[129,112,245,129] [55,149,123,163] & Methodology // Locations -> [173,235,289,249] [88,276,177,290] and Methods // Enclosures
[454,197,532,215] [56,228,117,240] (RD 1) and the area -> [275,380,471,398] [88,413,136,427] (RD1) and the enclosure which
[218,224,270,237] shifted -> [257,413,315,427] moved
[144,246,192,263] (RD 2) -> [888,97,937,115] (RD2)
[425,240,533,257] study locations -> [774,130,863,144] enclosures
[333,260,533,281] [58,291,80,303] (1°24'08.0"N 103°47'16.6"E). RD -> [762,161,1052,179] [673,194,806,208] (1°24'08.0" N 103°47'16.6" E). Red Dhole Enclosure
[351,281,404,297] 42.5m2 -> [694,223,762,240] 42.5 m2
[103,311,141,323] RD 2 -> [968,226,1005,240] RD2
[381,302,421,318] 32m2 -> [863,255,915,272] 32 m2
•••
Task details. Could you write out, exactly, each line of the data above from the one containing "Red Dhole Enclosure" through the last, including both?

Answer box.
[333,260,533,281] [58,291,80,303] (1°24'08.0"N 103°47'16.6"E). RD -> [762,161,1052,179] [673,194,806,208] (1°24'08.0" N 103°47'16.6" E). Red Dhole Enclosure
[351,281,404,297] 42.5m2 -> [694,223,762,240] 42.5 m2
[103,311,141,323] RD 2 -> [968,226,1005,240] RD2
[381,302,421,318] 32m2 -> [863,255,915,272] 32 m2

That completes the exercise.